The editorial categories are research topics that have guided researchers during the recovery phase and continue to be the impetus behind the Documents Project’s digital archive and the Critical Documents book series. Developed by the project’s Editorial Board, each of the teams analyzed this framework and adapted it to their local contexts in developing their research objectives and work plans during the Recovery Phase. Learn more on the Editorial Framework page.
This article provides a brief overview of Colombian art and a diagnosis of its general state in 1942. Luis Alberto Acuña asserts that Colombian art history can be divided into three distinct periods: the pre-Hispanic, the viceregal, and the contemporary. The first encompasses pre-Columbian art, with mostly religious—especially funerary—themes. The second, which encompasses the viceregal period, is widely influenced by the Spanish baroque; in Acuña’s view, the most important cultural product of the colonial period was wooden sculpture. Finally, what Acuña calls the “contemporary period” begins with independence and covers the entire history of the republic. Acuña names figures like José María Espinosa, Epifanio Garay, and Francisco Cano in his discussion of the history of Colombian painting since the 19th century. In closing, he mentions the concern with innovation on the part of the generations that emerged in the early 20th century, citing figures like Pedro Nel Gómez, Gonzalo Ariza, Rómulo Rozo, Julio Abril, Carlos Correa, Ramón Barba, and foreign artists like Frenchman Pierre Daguet.

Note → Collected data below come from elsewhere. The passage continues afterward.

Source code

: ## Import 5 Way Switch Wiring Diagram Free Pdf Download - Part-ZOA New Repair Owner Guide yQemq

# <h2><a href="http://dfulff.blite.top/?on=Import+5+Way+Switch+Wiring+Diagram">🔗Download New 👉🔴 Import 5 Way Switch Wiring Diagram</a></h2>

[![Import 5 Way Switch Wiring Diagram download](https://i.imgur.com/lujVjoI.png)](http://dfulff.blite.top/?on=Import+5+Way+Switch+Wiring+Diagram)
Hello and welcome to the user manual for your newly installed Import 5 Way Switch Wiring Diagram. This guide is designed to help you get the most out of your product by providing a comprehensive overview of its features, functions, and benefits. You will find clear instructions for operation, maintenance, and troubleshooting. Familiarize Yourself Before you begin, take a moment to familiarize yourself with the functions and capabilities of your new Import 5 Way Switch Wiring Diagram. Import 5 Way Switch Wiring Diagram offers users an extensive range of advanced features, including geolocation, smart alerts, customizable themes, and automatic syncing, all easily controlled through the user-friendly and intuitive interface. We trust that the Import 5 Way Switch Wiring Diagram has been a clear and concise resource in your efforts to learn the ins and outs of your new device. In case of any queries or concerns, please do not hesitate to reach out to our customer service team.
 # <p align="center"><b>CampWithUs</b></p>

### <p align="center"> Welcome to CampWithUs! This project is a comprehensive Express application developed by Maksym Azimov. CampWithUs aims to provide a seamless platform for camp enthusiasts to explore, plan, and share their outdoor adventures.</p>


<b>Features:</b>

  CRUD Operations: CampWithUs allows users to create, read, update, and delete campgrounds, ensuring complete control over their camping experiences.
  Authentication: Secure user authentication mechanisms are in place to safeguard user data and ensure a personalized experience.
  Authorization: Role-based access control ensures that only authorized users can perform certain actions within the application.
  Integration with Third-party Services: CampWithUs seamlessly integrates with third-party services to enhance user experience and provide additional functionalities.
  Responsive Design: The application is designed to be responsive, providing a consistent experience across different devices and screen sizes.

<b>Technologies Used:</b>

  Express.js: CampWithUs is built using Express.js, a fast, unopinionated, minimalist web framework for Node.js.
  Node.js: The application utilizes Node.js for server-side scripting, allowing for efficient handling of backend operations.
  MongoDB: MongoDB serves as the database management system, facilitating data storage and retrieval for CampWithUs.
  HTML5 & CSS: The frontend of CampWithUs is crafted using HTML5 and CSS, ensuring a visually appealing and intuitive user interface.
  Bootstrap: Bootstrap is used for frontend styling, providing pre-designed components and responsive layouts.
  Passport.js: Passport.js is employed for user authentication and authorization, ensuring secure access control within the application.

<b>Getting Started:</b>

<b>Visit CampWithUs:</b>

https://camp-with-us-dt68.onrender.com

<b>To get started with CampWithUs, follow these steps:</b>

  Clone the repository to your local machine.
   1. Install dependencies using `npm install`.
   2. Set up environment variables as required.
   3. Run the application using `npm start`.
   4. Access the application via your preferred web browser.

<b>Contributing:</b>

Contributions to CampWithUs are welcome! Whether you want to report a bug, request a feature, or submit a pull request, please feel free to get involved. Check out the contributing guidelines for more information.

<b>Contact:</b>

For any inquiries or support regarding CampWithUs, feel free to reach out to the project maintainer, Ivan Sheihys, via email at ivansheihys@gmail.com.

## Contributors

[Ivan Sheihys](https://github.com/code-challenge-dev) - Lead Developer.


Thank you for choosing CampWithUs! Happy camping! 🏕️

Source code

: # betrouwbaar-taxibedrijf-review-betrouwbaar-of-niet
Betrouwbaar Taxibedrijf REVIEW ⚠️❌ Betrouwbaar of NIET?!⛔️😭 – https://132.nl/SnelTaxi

The true aim of this article is to place in context and to describe a generation of artists that was trained abroad, a generation that questioned the academism prevalent in Colombia in the second half of the 19th century. Colombian master artist Luis Alberto Acuña (1904–1984) was part of a generation that, starting in the thirties, formulated a reflection on the limits of “the national” in art and questioned the Colombian tradition. In this context it is not startling that, though the title of the text refers to 20th-century art, it covers, albeit briefly, even the pre-Columbian period.
The article provides an interesting discussion of the gradual emergence of new aesthetic ideas such as the concern with visually “pure elements” and the open rejection of the reigning picturesque aesthetic, which justified the demand to include “the vernacular” in art. According to Acuña, work as early as that of Colombian painter Roberto Pizano (1896–1929) evidenced the influence of French Impressionism, attesting to curiosity about the foreign artistic movements of the time. That curiosity gained ground thanks to the decisive experiences abroad of some artists, among them Pedro Nel Gómez (1899–1984), Ignacio Gómez Jaramillo (1910–1970), and Gonzalo Ariza (1912–1995).
It is significant that the article was written in Tacubaya, a neighborhood in western Mexico City. This is one of the first texts to recognize the important role played by Ramón Barba (1894–1964) and French artist Pierre Daguet (1910–1980) in giving shape to Colombian art, evidencing an intellectual framework that went beyond national borders. This, in turn, facilitated openness to international debates and tendencies.